## Recorded data
Segment Open

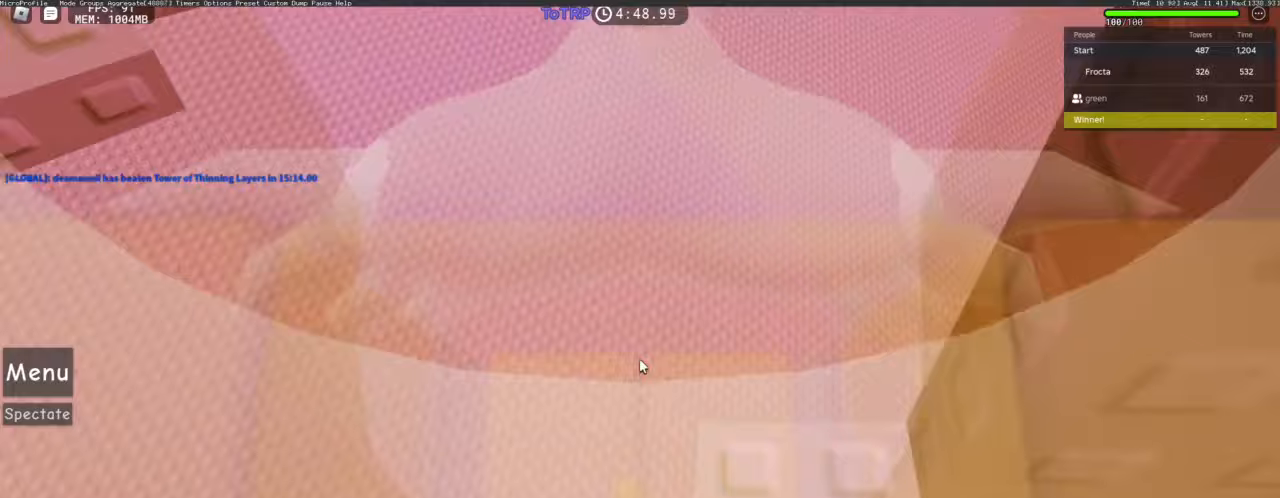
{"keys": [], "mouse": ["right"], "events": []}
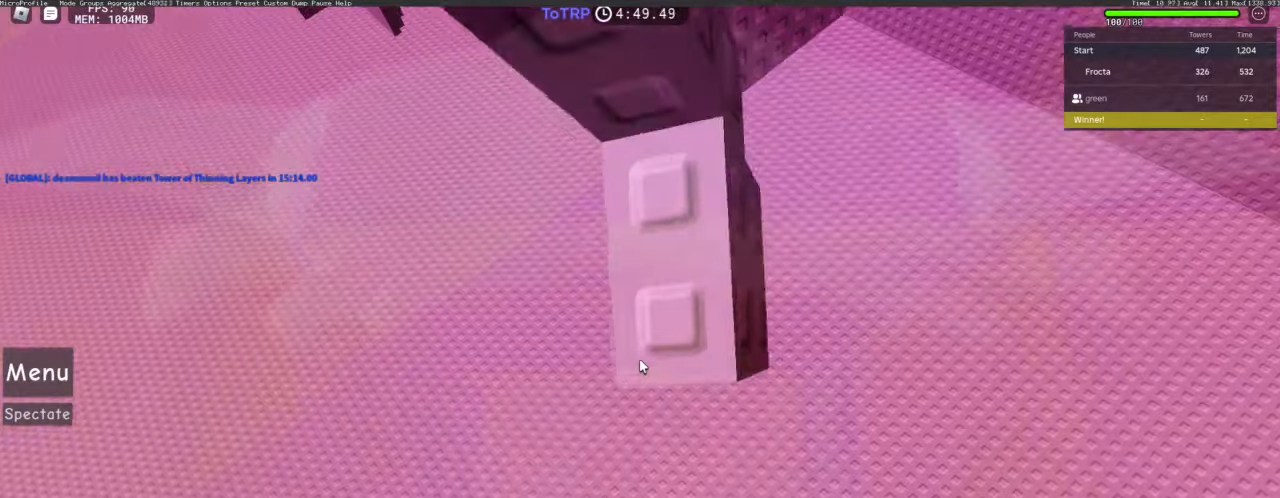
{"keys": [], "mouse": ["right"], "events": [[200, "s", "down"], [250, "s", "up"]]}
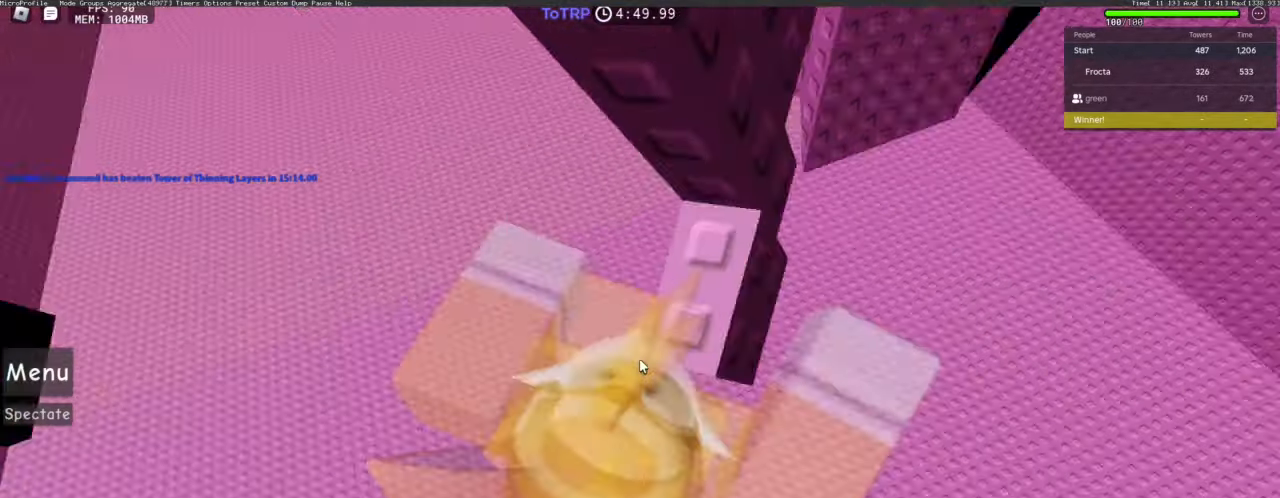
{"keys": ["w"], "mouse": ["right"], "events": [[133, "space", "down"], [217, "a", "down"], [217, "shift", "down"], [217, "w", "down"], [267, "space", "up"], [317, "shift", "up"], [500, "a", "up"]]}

Segment Closed

## Your assignment
Retype the entire listing exactly as it appears, dropping only the pictures.

## Answer below
{"keys": [], "mouse": ["right"], "events": []}
{"keys": [], "mouse": ["right"], "events": [[200, "s", "down"], [250, "s", "up"]]}
{"keys": ["w"], "mouse": ["right"], "events": [[133, "space", "down"], [217, "a", "down"], [217, "shift", "down"], [217, "w", "down"], [267, "space", "up"], [317, "shift", "up"], [500, "a", "up"]]}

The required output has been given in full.